Please don't open a public issue for a security problem.

Use GitHub's private reporting: the repository's Security tab → Report a vulnerability (Private Vulnerability Reporting). That opens a private channel with the maintainer. If you can't use it, open a normal issue asking for a private contact and we'll move the discussion off the public tracker.

Please include: what you found, how to reproduce it, and the impact you see. Expect an initial response within a few days. This is a small project maintained in spare time — thank you for your patience.

The project is pre-1.0 (0.1.x). Fixes land on the latest release; there is no backport guarantee for older versions yet.

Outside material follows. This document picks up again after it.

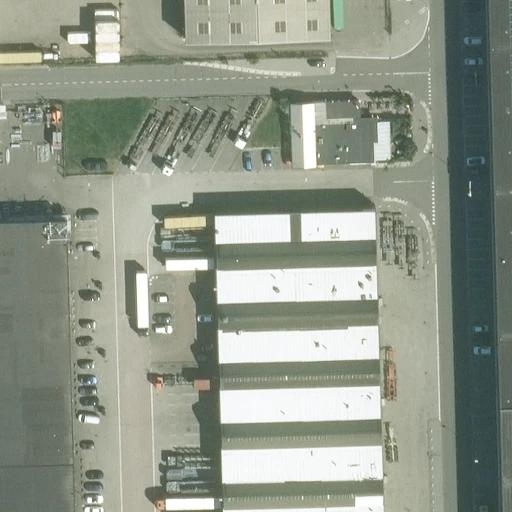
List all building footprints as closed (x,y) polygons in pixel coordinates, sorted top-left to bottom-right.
[(183,0),(185,39),(329,34),(328,0),(183,0)] [(511,0),(485,0),(486,20),(494,308),(494,317),(495,362),(496,396),(511,395),(511,0)] [(358,101),(324,102),(325,118),(359,117),(358,101)] [(390,159),(389,121),(373,121),(313,123),(312,103),(291,103),(292,148),(293,164),(314,164),(314,163),(347,162),(374,161),(374,159),(390,159)] [(382,511),(374,206),(214,211),(222,511),(382,511)] [(66,217),(0,218),(0,460),(73,459),(66,217)] [(511,511),(511,395),(496,396),(499,511),(511,511)] [(0,511),(74,511),(73,459),(0,460),(0,511)]
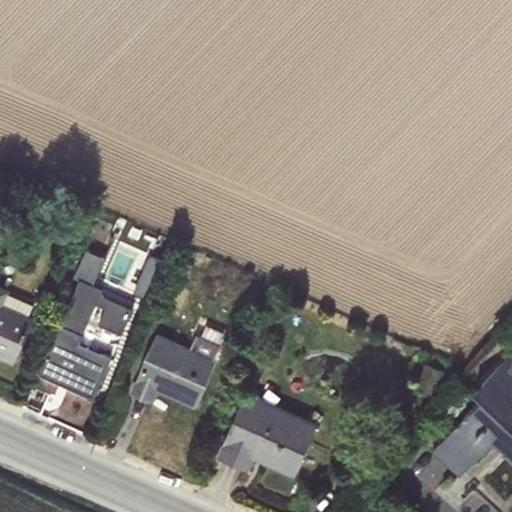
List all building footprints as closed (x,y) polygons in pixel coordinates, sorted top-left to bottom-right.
[(18,188),(0,198),(8,214),(26,202),(18,188)] [(87,248),(75,274),(93,283),(105,256),(87,248)] [(149,255),(133,292),(146,297),(161,260),(149,255)] [(39,371),(64,382),(93,395),(110,356),(79,342),(96,303),(106,307),(99,322),(122,332),(132,307),(100,293),(103,287),(80,277),(39,371)] [(0,284),(0,357),(13,363),(34,316),(28,314),(33,304),(8,293),(10,289),(0,284)] [(164,285),(148,319),(157,324),(159,319),(163,321),(170,305),(168,304),(175,290),(164,285)] [(157,332),(130,391),(152,400),(156,390),(195,407),(216,359),(214,358),(225,332),(201,322),(190,346),(157,332)] [(480,398),(430,451),(457,476),(495,441),(511,457),(511,395),(511,394),(511,350),(474,391),(480,398)] [(425,363),(414,387),(430,395),(442,370),(425,363)] [(246,390),(216,455),(248,469),(253,457),(295,475),(317,421),(246,390)] [(382,490),(364,509),(367,511),(378,511),(391,499),(382,490)]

kgrdbms is embeddable software, not a hosted service — its security boundary is whatever the application embedding it configures. A few things are true by design and worth understanding so you can reason about your own deployment:

• Two-layer mutation gate. Logged writes (the CLI, the MCP server, anything through service.py) pass compiled-in invariants (invariants.py, run first, not configurable) and then a configurable policy (policy.mutation_check). Invariants run before policy on purpose, so a permissive or compromised policy can never re-open something an invariant sealed.

• The default policy is permissive. Out of the box, every mutation is allowed — that's the right default for a local library, and the wrong one if you expose the graph to an untrusted writer (e.g. an MCP server reachable by an agent or over a network). If you do that, write a policy (policy.py has worked examples) and add the invariants you can't allow to be configured away.

• The direct path is unlogged and ungated by design. Graph.add_node / add_nodes / batch() write straight to the projection for bulk-load speed. They bypass the gate and the event log. Use the service.* / CLI / MCP path when you need the audit trail and reversibility.

• location is trust-sensitive. Backend locations (a SQLite file path, a Postgres DSN) are opened as given. Don't let untrusted input choose an ontology's location.

• Properties are JSON, stored as data. They are not executed or interpolated into SQL (queries are parameterized), but the library does not sanitize content — treat stored values as untrusted on the way back out.

If you're exposing this to an AI agent over MCP, the intended posture is: a real policy.py, the invariants you need compiled in, and the event log as your audit + one-command rollback. That combination is the feature; the permissive default is not.